When you start growing up, birthdays either become a day of relief, or become yet another normal day in your life. This is because either you break the fast momentum of your life by relieving yourself from all the hedonistic and decadent tensions, or you get on with them.
I turned 19 this month, and it was my first birthday without my parents. But even my 17th and 18th birthday was celebrated without my father, as I lived away from him for 2 years for studies. But I got the ‘shit just got real’ feeling as I understood that this is just the first, and there are going to be many birthdays without your loved ones.
But loved ones becomes an all pervasive word- friends become important. I used to deny the fact that there is no one in the world who could care for me or like me more than my parents. No one does, but then there are people who I can reach out to, and the purport of this realisation is realised during these kinds of special days.
There were only few people who tried to make it the best day of my college first year, even though I was practising and working and rehearsing ( as I said, hedonistic tensions) on the day I am supposedly allowed to be free. But you know what, I actually felt purposeful while I was practising my day away. Even though I felt bad that I couldn't sleep for long hours, or I couldn't spend the day doing nothing, but then every birthday is celebrated differently, and this was spent doing something which I am going to take up as my future- acting, rehearsing etc.
Many friends did a lot, one of my friends travelled a long way, dressed up and came with a cake, rendering ME speechless. No one has ever done such a thing for me. She thinks it was small, but for me it is way more than just coming and giving a cake.

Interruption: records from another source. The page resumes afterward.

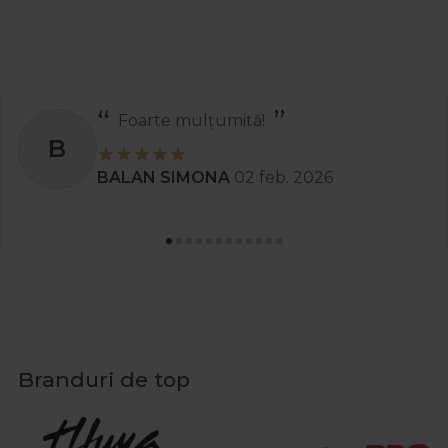
Foarte mulțumită!
B
BALAN SIMONA
02 feb. 2026
Branduri de top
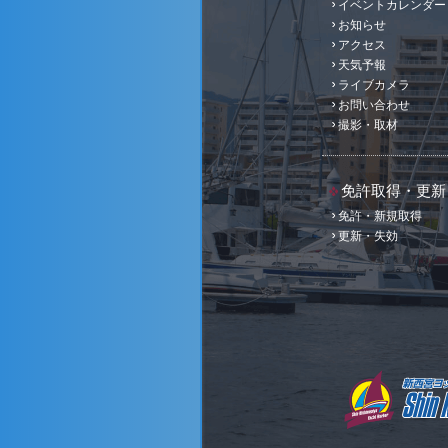
イベントカレンダー
お知らせ
アクセス
天気予報
ライブカメラ
お問い合わせ
撮影・取材
免許取得・更新
免許・新規取得
更新・失効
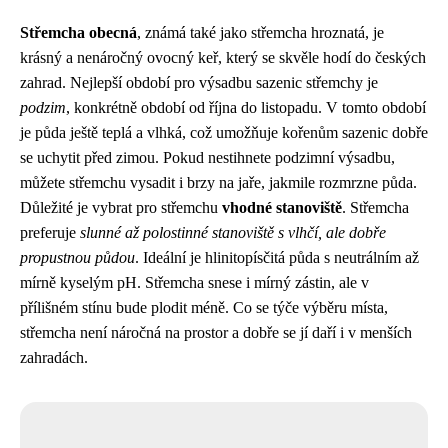
Střemcha obecná
, známá také jako střemcha hroznatá, je
krásný a nenáročný ovocný keř, který se skvěle hodí do českých
zahrad. Nejlepší období pro výsadbu sazenic střemchy je
podzim
, konkrétně období od října do listopadu. V tomto období
je půda ještě teplá a vlhká, což umožňuje kořenům sazenic dobře
se uchytit před zimou. Pokud nestihnete podzimní výsadbu,
můžete střemchu vysadit i brzy na jaře, jakmile rozmrzne půda.
Důležité je vybrat pro střemchu
vhodné stanoviště
. Střemcha
preferuje
slunné až polostinné stanoviště s vlhčí, ale dobře
propustnou půdou
. Ideální je hlinitopísčitá půda s neutrálním až
mírně kyselým pH. Střemcha snese i mírný zástin, ale v
přílišném stínu bude plodit méně. Co se týče výběru místa,
střemcha není náročná na prostor a dobře se jí daří i v menších
zahradách.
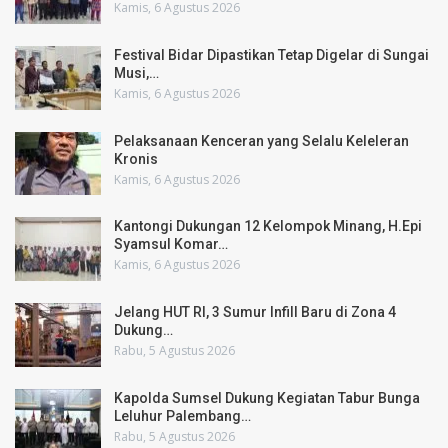
Kamis, 6 Agustus 2026
Festival Bidar Dipastikan Tetap Digelar di Sungai
Musi,…
Kamis, 6 Agustus 2026
Pelaksanaan Kenceran yang Selalu Keleleran
Kronis
Kamis, 6 Agustus 2026
Kantongi Dukungan 12 Kelompok Minang, H.Epi
Syamsul Komar…
Kamis, 6 Agustus 2026
Jelang HUT RI, 3 Sumur Infill Baru di Zona 4
Dukung…
Rabu, 5 Agustus 2026
Kapolda Sumsel Dukung Kegiatan Tabur Bunga
Leluhur Palembang…
Rabu, 5 Agustus 2026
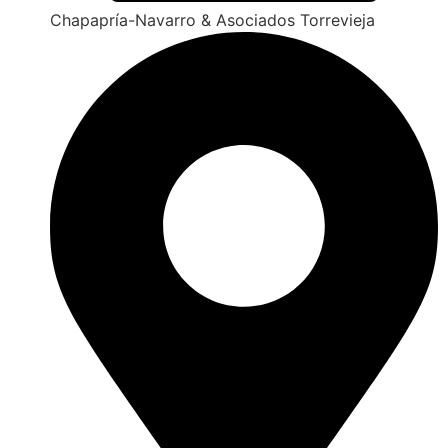
Chapapría-Navarro & Asociados Torrevieja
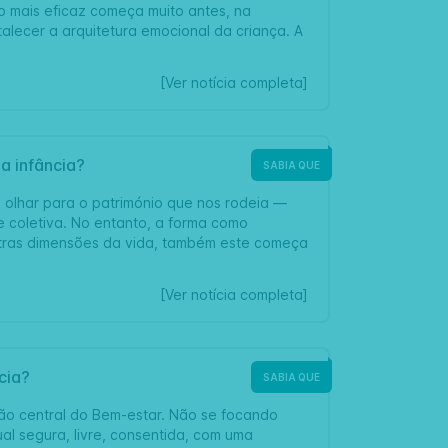
o mais eficaz começa muito antes, na
talecer a arquitetura emocional da criança. A
[Ver notícia completa]
a infância?
SABIA QUE
a olhar para o património que nos rodeia —
 coletiva. No entanto, a forma como
utras dimensões da vida, também este começa
[Ver notícia completa]
cia?
SABIA QUE
ão central do Bem-estar. Não se focando
 segura, livre, consentida, com uma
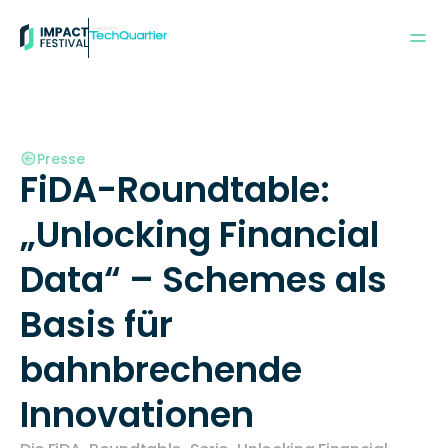
Powered by:
Presse
FiDA-Roundtable: 
„Unlocking Financial 
Data“ – Schemes als 
Basis für 
bahnbrechende 
Innovationen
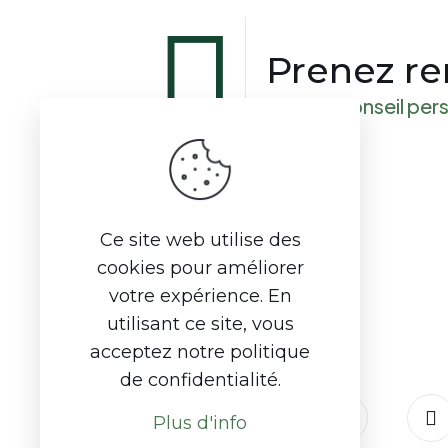
Prenez r
pour un conseil per
Rue du Sûr Abri 11
7810 - Maffle (Ath), Belgique
Ce site web utilise des
cookies pour améliorer
068 264 110
votre expérience. En
info@vandescure.be
utilisant ce site, vous
Demandez votre devis
acceptez notre politique
de confidentialité.
Plus d'info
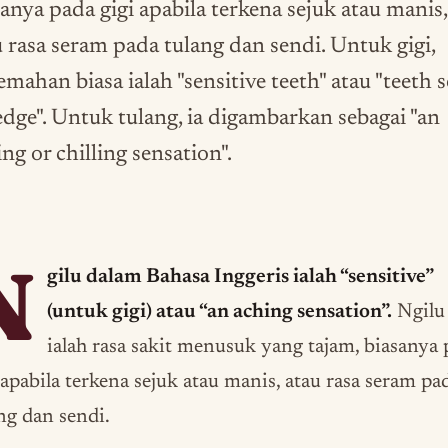
sanya pada gigi apabila terkena sejuk atau manis,
u rasa seram pada tulang dan sendi. Untuk gigi,
emahan biasa ialah "sensitive teeth" atau "teeth s
edge". Untuk tulang, ia digambarkan sebagai "an
ng or chilling sensation".
N
gilu dalam Bahasa Inggeris ialah “sensitive”
(untuk gigi) atau “an aching sensation”.
Ngilu
ialah rasa sakit menusuk yang tajam, biasanya
 apabila terkena sejuk atau manis, atau rasa seram pa
ng dan sendi.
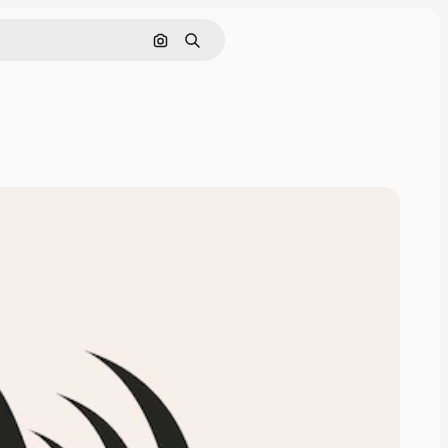
Поиск по изображению
Поиск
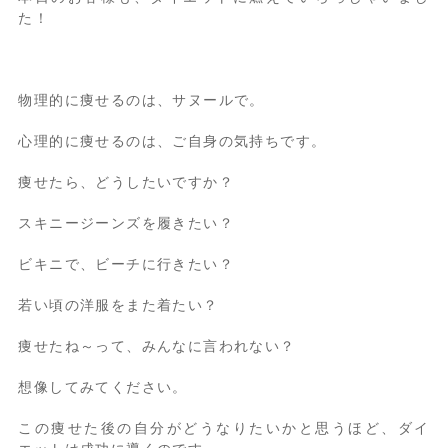
た！
物理的に痩せるのは、サヌールで。
心理的に痩せるのは、ご自身の気持ちです。
痩せたら、どうしたいですか？
スキニージーンズを履きたい？
ビキニで、ビーチに行きたい？
若い頃の洋服をまた着たい？
痩せたね～って、みんなに言われない？
想像してみてください。
この痩せた後の自分がどうなりたいかと思うほど、ダイ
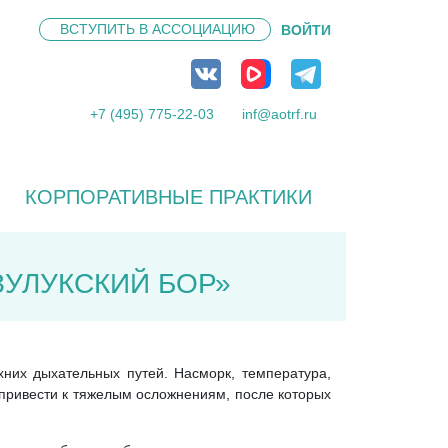
ВСТУПИТЬ В
АССОЦИАЦИЮ
ВОЙТИ
+7 (495) 775-22-03
inf@aotrf.ru
КОРПОРАТИВНЫЕ ПРАКТИКИ
ЗУЛУКСКИЙ БОР»
них дыхательных путей. Насморк, температура,
 привести к тяжелым осложнениям, после которых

And my blockmates were sweet and organised a little game and had the usual hostel fun, but there was one gift that stood out. One of my friends, he gave me a diary. Well, diary is too hackneyed, one may say this but what the diary had was my parents’ photo, his photo with me and a poem – how beautifully he gathered three things that I hold most important in my life- my parents, my pen, and my friendships. This was the point I realised that things happen for good, if I didn’t stay away from my parents, I would have never got such a friend, and would have never realised my parents’ importance in life.
Thanks, is a small word, but it goes with all the emotions attached with it. I am a stoic person, generally, but when I write, my words are attached with tons of sentiments , and I consider myself lucky that I have my own personal space to tell it to the world, an interesting paradox that governs my life. My blog.